### THE PROBLEM:
The reply is to be the lines from the one with "Обед, хлеб/сладкое: 103.7 -> 116.6" through the last line of the records below, each retyped exactly, with pictures left out.

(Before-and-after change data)
* * *

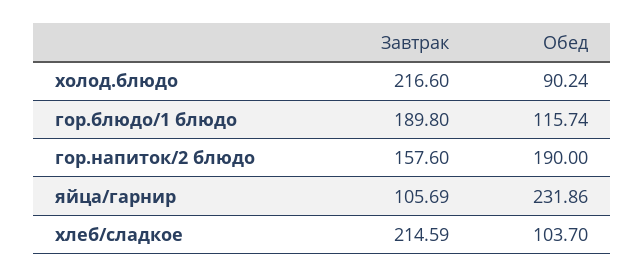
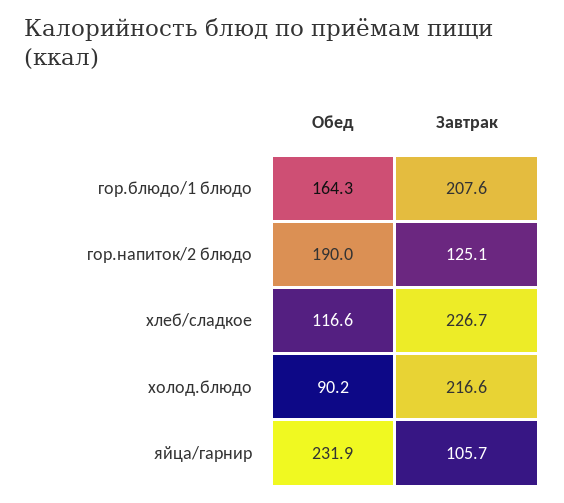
Завтрак, гор.блюдо/1 блюдо: 189.8 -> 207.6
Обед, гор.блюдо/1 блюдо: 115.74 -> 164.3
Завтрак, гор.напиток/2 блюдо: 157.6 -> 125.1
Завтрак, хлеб/сладкое: 214.59 -> 226.7
Обед, хлеб/сладкое: 103.7 -> 116.6

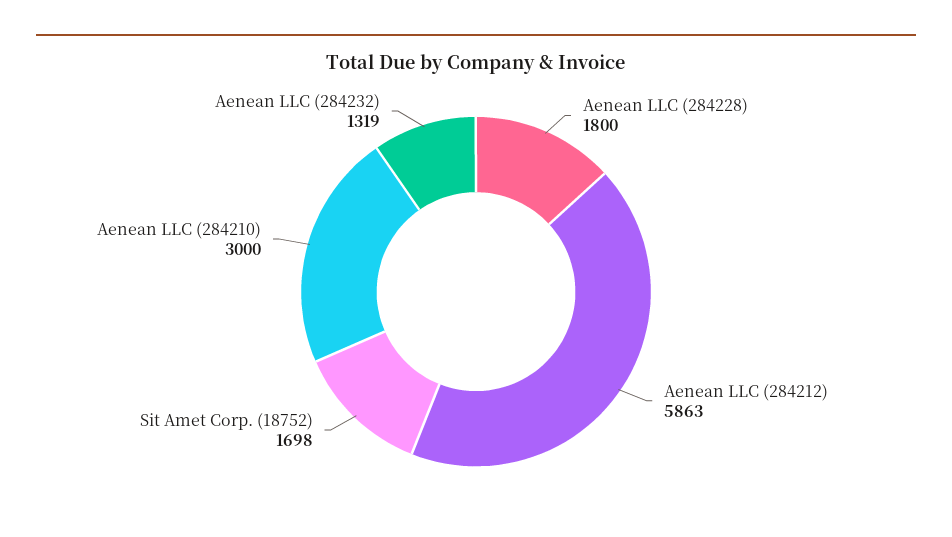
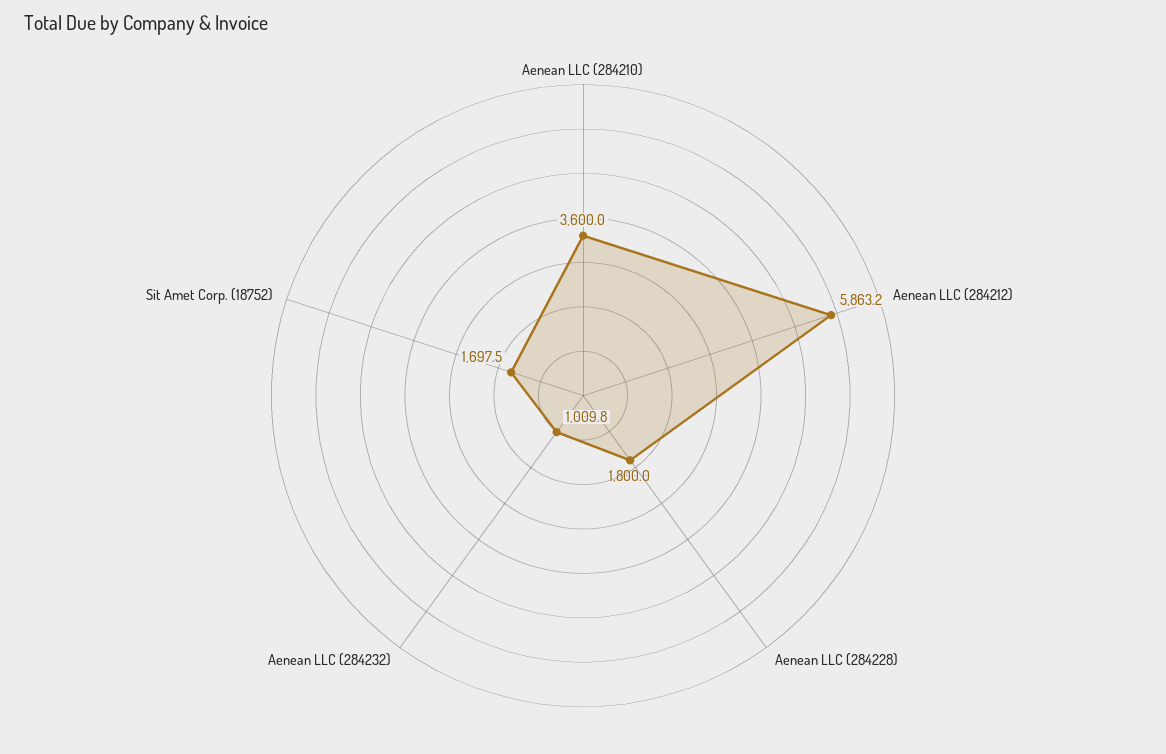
Aenean LLC (284210): 3000 -> 3600
Aenean LLC (284232): 1319 -> 1009.8

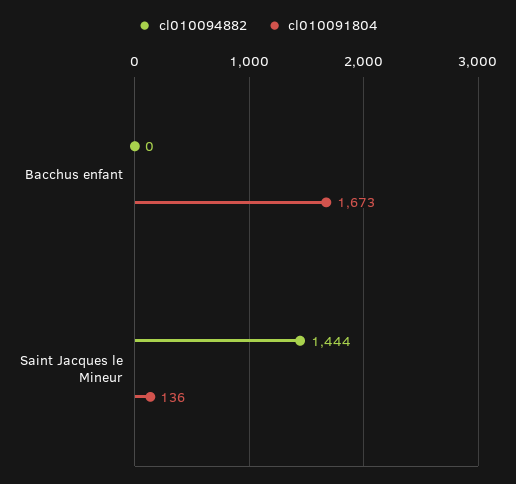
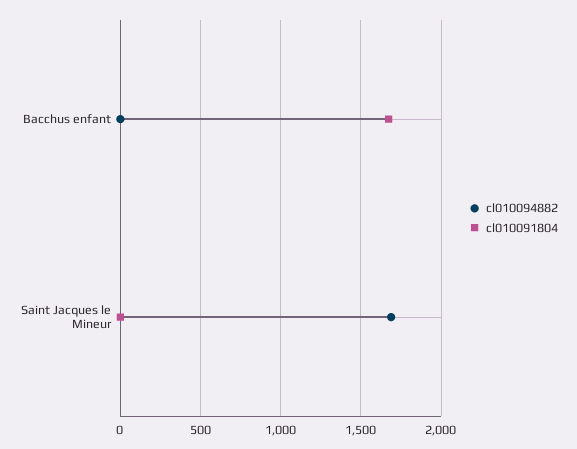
cl010094882, Saint Jacques le Mineur: 1444 -> 1700
cl010091804, Saint Jacques le Mineur: 136 -> 0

* * *

### SOLUTION TO THIS PROBLEM:
Обед, хлеб/сладкое: 103.7 -> 116.6

Aenean LLC (284210): 3000 -> 3600
Aenean LLC (284232): 1319 -> 1009.8

cl010094882, Saint Jacques le Mineur: 1444 -> 1700
cl010091804, Saint Jacques le Mineur: 136 -> 0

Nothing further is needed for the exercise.